(MONTRÉAL) In response to the Canadian government’s refusal to sign on to an amendment to an international treaty [1] that would ban countries like Canada from shipping hazardous waste, including recyclables, to the Global South, Sarah King, Greenpeace Canada’s Head of Oceans & Plastics campaign said:     

“Dumping our plastic trash on countries in the Global South that are already struggling under a momentous plastic crisis of their own is deplorable. We live in one world and that world is rapidly overflowing with plastic trash. Canada must step up,  sign onto this amendment and take a hard look at home at the overproduction, consumption and pollution of single-use plastic. [2]    Canada’s National Zero Plastic Waste strategy needs to incorporate bans on single-use plastic to help address items well known to be clogging waste streams and choking our oceans, instead of sanctioning dumping our garbage elsewhere. [3] We know that we will never recycle or export our way out of this plastics epidemic.

Greenpeace Canada signed a letter in support of the EcoWaste Coalition of the Philippines exhorting Trudeau to take action to resolve a dumping scandal involving the illegal export of waste from Canada to the Philippines.

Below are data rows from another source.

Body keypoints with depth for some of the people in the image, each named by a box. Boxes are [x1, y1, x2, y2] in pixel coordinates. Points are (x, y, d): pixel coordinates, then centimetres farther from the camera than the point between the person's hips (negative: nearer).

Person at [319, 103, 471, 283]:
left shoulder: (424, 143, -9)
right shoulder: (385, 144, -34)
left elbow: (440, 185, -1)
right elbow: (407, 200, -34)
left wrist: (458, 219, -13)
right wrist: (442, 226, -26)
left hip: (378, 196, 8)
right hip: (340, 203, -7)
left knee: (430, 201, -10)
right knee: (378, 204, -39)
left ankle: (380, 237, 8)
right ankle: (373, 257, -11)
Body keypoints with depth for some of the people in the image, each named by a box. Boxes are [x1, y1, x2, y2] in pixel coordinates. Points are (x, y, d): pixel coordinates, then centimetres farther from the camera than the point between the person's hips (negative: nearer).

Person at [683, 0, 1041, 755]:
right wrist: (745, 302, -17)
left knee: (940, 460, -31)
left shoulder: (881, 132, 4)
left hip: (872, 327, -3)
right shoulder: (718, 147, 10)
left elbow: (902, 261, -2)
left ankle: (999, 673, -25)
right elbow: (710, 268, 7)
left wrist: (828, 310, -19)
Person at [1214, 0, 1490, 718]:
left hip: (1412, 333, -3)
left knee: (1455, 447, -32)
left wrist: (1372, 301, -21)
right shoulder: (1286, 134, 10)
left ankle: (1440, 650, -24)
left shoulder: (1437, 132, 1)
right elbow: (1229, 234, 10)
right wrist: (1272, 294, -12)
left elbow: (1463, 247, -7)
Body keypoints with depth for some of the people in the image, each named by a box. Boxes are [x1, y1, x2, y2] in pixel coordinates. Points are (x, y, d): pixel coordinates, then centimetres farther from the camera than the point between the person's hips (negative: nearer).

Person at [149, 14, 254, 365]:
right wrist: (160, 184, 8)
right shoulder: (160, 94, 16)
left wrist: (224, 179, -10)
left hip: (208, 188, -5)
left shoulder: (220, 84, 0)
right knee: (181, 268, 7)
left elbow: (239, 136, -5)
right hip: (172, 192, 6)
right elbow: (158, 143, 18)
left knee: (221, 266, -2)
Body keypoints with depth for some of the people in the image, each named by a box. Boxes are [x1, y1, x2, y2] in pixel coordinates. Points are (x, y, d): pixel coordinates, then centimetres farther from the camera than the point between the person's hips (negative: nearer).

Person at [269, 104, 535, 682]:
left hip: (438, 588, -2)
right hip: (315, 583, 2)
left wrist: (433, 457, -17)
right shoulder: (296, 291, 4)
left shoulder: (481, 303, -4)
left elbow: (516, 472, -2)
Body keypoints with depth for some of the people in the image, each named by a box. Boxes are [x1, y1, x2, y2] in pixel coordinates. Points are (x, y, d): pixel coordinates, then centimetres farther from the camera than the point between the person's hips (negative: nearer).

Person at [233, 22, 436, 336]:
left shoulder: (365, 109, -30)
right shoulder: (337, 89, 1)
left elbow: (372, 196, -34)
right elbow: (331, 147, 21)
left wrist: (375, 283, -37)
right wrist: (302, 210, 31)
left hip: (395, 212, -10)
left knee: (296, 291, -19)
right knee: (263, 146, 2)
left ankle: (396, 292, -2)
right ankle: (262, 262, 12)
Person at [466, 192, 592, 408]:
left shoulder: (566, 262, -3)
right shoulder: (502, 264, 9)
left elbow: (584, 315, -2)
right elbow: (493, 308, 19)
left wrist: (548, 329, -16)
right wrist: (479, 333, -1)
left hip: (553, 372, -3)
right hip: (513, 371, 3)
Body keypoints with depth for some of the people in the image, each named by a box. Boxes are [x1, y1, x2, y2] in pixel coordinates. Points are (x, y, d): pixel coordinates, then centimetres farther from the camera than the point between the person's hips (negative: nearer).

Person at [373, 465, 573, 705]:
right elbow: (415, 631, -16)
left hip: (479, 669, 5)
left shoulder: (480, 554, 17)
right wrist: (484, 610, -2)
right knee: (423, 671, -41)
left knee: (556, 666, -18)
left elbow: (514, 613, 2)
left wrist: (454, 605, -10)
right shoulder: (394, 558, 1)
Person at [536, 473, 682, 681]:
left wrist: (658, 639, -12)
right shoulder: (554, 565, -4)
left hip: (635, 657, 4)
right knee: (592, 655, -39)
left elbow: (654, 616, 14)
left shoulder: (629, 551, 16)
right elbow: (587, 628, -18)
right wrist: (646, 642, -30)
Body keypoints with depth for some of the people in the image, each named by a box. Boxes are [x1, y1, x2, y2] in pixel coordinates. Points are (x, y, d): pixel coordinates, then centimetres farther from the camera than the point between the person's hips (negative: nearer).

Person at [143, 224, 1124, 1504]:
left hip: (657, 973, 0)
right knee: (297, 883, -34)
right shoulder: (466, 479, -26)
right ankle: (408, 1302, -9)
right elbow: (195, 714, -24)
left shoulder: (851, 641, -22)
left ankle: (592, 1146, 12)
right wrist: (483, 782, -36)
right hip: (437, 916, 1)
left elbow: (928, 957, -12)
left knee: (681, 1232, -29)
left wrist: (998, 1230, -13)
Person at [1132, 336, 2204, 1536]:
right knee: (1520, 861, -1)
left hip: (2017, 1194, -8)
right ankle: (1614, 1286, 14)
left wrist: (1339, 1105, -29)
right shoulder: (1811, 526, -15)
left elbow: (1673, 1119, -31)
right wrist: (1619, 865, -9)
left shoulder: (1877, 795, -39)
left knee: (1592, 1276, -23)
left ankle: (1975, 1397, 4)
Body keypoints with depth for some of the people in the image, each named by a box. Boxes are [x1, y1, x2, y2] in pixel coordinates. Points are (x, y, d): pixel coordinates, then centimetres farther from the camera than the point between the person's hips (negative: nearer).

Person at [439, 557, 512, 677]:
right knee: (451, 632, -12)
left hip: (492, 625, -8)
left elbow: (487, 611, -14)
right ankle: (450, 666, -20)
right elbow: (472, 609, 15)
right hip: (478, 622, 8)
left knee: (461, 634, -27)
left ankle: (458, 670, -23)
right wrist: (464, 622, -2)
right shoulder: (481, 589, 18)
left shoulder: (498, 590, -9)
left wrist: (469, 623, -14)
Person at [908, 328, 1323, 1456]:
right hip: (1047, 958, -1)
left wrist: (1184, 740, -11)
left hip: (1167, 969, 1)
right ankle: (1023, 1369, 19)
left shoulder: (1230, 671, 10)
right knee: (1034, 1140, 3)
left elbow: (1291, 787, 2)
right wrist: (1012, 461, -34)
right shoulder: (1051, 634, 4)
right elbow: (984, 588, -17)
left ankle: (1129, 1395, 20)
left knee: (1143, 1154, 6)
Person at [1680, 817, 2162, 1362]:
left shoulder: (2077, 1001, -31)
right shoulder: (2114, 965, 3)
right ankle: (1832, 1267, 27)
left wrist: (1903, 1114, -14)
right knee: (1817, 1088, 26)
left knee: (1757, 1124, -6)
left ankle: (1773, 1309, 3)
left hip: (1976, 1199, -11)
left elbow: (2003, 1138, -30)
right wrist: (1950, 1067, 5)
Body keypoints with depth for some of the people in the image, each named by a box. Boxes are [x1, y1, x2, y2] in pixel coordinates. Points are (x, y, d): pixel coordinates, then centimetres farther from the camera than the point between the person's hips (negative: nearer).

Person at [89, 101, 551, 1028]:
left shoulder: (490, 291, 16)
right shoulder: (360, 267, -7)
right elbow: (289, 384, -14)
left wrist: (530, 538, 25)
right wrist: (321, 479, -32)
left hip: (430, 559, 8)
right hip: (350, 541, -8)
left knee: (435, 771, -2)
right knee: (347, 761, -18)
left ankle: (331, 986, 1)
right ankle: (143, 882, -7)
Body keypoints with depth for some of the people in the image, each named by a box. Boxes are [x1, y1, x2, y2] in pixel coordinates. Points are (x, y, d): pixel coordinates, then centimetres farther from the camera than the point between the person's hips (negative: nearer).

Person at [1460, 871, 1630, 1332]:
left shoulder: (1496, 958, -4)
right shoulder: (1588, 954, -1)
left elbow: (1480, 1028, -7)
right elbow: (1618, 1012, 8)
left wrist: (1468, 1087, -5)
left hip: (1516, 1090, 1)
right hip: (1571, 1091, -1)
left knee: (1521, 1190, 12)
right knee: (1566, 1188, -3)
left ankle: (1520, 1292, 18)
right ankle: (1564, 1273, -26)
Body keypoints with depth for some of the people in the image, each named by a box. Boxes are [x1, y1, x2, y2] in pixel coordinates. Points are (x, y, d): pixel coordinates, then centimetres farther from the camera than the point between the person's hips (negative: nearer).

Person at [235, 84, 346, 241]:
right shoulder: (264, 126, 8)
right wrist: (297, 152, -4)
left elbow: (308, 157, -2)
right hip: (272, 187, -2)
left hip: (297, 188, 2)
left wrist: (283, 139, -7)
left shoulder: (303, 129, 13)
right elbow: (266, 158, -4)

Greenpeace calls on Canada to demonstrate its commitment to the Convention and to support the amendment.

-30-

Notes to editor:

[1] The Basel Convention on the Control of Transboundary Movements of Hazardous Wastes and Their Disposal is a multilateral agreement negotiated under the United Nations Environment Program (UNEP) in 1988 to establish standards for transboundary movement of hazardous wastes and other wastes. Under this multilateral agreement, Canada is obligated to recognize the risks posed by wastes to human health and take necessary measures to ensure the management of hazardous wastes and other wastes, including their transboundary movement and disposal, does not endanger human health or pollute the environment at the place of disposal.

[2] Canada is one of only 24 eligible countries that have not yet supported the amendment. For it to pass, three-quarters of the original countries that signed must support the amendment. Currently only two more countries are needed for it to pass. The amendment would ban outright all shipments of hazardous waste including waste intended for recycling.

[3] Over one hundred containers of trash from Canada have been rotting in the Philippines since 2013 and 2014. Shipped as plastics for recycling, they in fact also contained household garbage and electronics. Most of the containers remain in quarantine in the ports as a Filipino court has ordered Canada to take the garbage back. During visits to the Philippines in 2015 and 2017, Prime Minister Justin Trudeau promised to deal with the issue but has yet to act.